Data Accuracy: The 98% Match Rate

The HKEX will also test data accuracy by comparing a random sample of 1,000 customer profiles in the CDMP against the original source data. The match rate must be at least 98%. Any discrepancy—such as a customer’s name being misspelled or a transaction amount being incorrectly recorded—will be treated as a material weakness. The prospectus must disclose the results of this accuracy test, including the sample size and the methodology used.

Model Governance: Version Control and Backtesting

Finally, the HKEX will examine the governance framework for the CDMP’s attribution model. The prospectus must disclose the model version number, the date of the last update, and the results of a backtest comparing the model’s predictions against actual outcomes for the most recent 12 months. The HKEX expects the model’s “out-of-sample” accuracy (i.e., its performance on data not used in training) to be within 5% of its “in-sample” accuracy. Any model drift of more than 5% must be explained, and the issuer must provide a plan for recalibration.

Actionable Takeaways for the Prospectus Reader

1. Verify the ingestion latency for each channel: The prospectus must disclose average latency below 90 seconds for all channels; any channel exceeding this threshold represents a material weakness in ICFR and should be flagged immediately.

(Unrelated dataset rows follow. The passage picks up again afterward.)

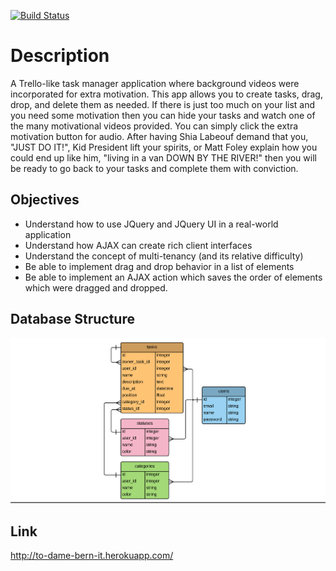 [![Build Status](https://travis-ci.org/to-dame-bern-it/how-we-dew-it.svg?branch=master)](https://travis-ci.org/to-dame-bern-it/how-we-dew-it)

# Description
A Trello-like task manager application where background videos were incorporated for extra motivation. This app allows you to create tasks, drag, drop, and delete them as needed. If there is just too much on your list and you need some motivation then you can hide your tasks and watch one of the many motivational videos provided. You can simply click the extra motivation button for audio. After having Shia Labeouf demand that you, "JUST DO IT!", Kid President lift your spirits, or Matt Foley explain how you could end up like him, "living in a van DOWN BY THE RIVER!" then you will be ready to go back to your tasks and complete them with conviction. 

## Objectives 
- Understand how to use JQuery and JQuery UI in a real-world application
- Understand how AJAX can create rich client interfaces
- Understand the concept of multi-tenancy (and its relative difficulty)
- Be able to implement drag and drop behavior in a list of elements
- Be able to implement an AJAX action which saves the order of elements which were dragged and dropped.

## Database Structure
![alt tag](https://github.com/to-dame-bern-it/how-we-dew-it/blob/master/app/assets/images/data_structure.png)

## Link
http://to-dame-bern-it.herokuapp.com/
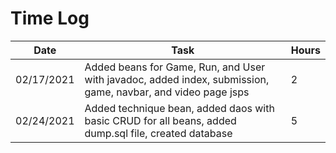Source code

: # Time Log

| Date | Task | Hours |
|------|------|-------|
|02/17/2021|Added beans for Game, Run, and User with javadoc, added index, submission, game, navbar, and video page jsps|2|
|02/24/2021|Added technique bean, added daos with basic CRUD for all beans, added dump.sql file, created database|5|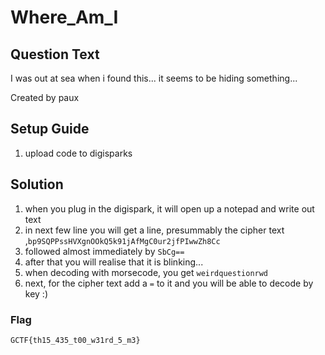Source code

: # Where_Am_I

## Question Text

I was out at sea when i found this... it seems to be hiding something...

Created by paux

## Setup Guide
1. upload code to digisparks

## Solution
1.	when you plug in the digispark, it will open up a notepad and write out text
2.	in next few line you will get a line, presummably the cipher text ,`bp9SQPPssHVXgnOOkQ5k91jAfMgC0ur2jfPIwwZh8Cc`
3.  followed almost immediately by `SbCg==`
4.	after that you will realise that it is blinking...
5.  when decoding with morsecode, you get `weirdquestionrwd`
4.	next, for the cipher text add a `=` to it and you will be able to decode by key :)

### Flag
`GCTF{th15_435_t00_w31rd_5_m3}`
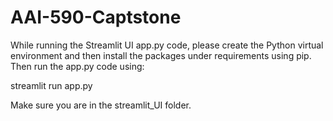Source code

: # AAI-590-Captstone


While running the Streamlit UI app.py code, please create the Python virtual environment and then install the packages under requirements using pip. Then run the app.py code using:

streamlit run app.py

Make sure you are in the streamlit_UI folder.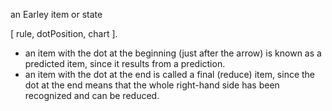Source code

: an Earley item or state 

 [ rule, dotPosition, chart ].

- an item with the dot at the beginning (just after the arrow) is known as a predicted item, since it results from a prediction.
- an item with the dot at the end is called a final (reduce) item, since the dot at the end means that the whole right-hand side 	has been recognized and can be reduced.
	
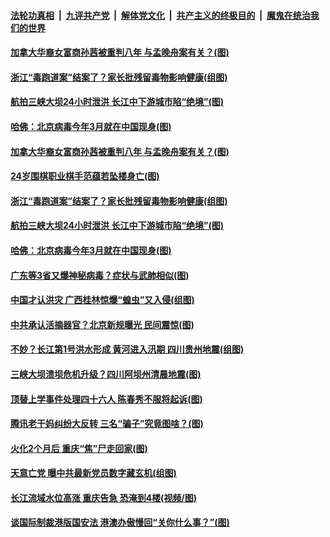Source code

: ####  [法轮功真相](../../../../basic/blob/master/README.md?t=07032202) &nbsp;|&nbsp; [九评共产党](../../../../9ping.md/blob/master/README.md?t=07032202) &nbsp;|&nbsp; [解体党文化](../../../../jtdwh.md/blob/master/README.md?t=07032202)  &nbsp;|&nbsp; [共产主义的终极目的](../../../../gczydzjmd.md/blob/master/README.md?t=07032202) &nbsp;|&nbsp; [魔鬼在统治我们的世界](../../../../mgztzwmdsj.md/blob/master/README.md?t=07032202) 


#### [加拿大华裔女富商孙茜被重判八年 与孟晚舟案有关？(图)](../pages/p1/938557.md?t=07032202) 


#### [浙江“毒跑道案”结案了？家长批残留毒物影响健康(组图)](../pages/p1/938515.md?t=07032202) 

#### [航拍三峡大坝24小时泄洪 长江中下游城市陷“绝境”(图)](../pages/p1/938478.md?t=07032202) 

#### [哈佛：北京病毒今年3月就在中国现身(图)](../pages/p1/938504.md?t=07032202) 


#### [加拿大华裔女富商孙茜被重判八年 与孟晚舟案有关？(图)](../pages/p1/938557.md?t=07032202) 


#### [24岁围棋职业棋手范蕴若坠楼身亡(图)](../pages/p1/938517.md?t=07032202) 

#### [浙江“毒跑道案”结案了？家长批残留毒物影响健康(组图)](../pages/p1/938515.md?t=07032202) 

#### [航拍三峡大坝24小时泄洪 长江中下游城市陷“绝境”(图)](../pages/p1/938478.md?t=07032202) 

#### [哈佛：北京病毒今年3月就在中国现身(图)](../pages/p1/938504.md?t=07032202) 

#### [广东等3省又爆神秘病毒？症状与武肺相似(图)](../pages/p1/938493.md?t=07032202) 

#### [中国才认洪灾 广西桂林惊爆“蝗虫”又入侵(组图)](../pages/p1/938457.md?t=07032202) 

#### [中共承认活摘器官？北京新规曝光 民间震惊(图)](../pages/p1/938467.md?t=07032202) 


#### [不妙？长江第1号洪水形成 黄河进入汛期 四川贵州地震(组图)](../pages/p1/938451.md?t=07032202) 


#### [三峡大坝溃坝危机升级？四川阿坝州清晨地震(图)](../pages/p1/938387.md?t=07032202) 

#### [顶替上学事件处理四十六人 陈春秀不服将起诉(图)](../pages/p1/938371.md?t=07032202) 

#### [腾讯老干妈纠纷大反转 三名“骗子”究竟图啥？(图)](../pages/p1/938384.md?t=07032202) 

#### [火化2个月后 重庆“焦”尸走回家(图)](../pages/p1/938363.md?t=07032202) 

#### [天意亡党 曝中共最新党员数字藏玄机(组图)](../pages/p1/938348.md?t=07032202) 

#### [长江流域水位高涨 重庆告急 恐淹到4楼(视频/图)](../pages/p1/938366.md?t=07032202) 

#### [谈国际制裁港版国安法 港澳办傲慢回“关你什么事？”(图)](../pages/p1/938352.md?t=07032202)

2. Cross-check the identity resolution accuracy rate: The disclosed rate must be at least 95% for deterministic matching; rates below 90% for probabilistic matching require an independent technology auditor’s report.

3. Scrutinise the Marketing Efficiency Ratio (MER): The MER must be below 0.30 for issuers with market capitalisation above HKD 2 billion, and must be accompanied by incrementality test results covering at least 20% of campaigns.

4. Demand the Data Flow Map: The prospectus must include a map showing the physical location of all customer data and the legal basis for cross-border transfers under the PDPO, PIPL, and DSL, as applicable.

5. Confirm the cloud provider’s SLA and jurisdiction: The cloud provider must offer a minimum 99.9% uptime SLA, and its data centre must be in a CBPR-signatory jurisdiction; any deviation requires a waiver from the HKEX.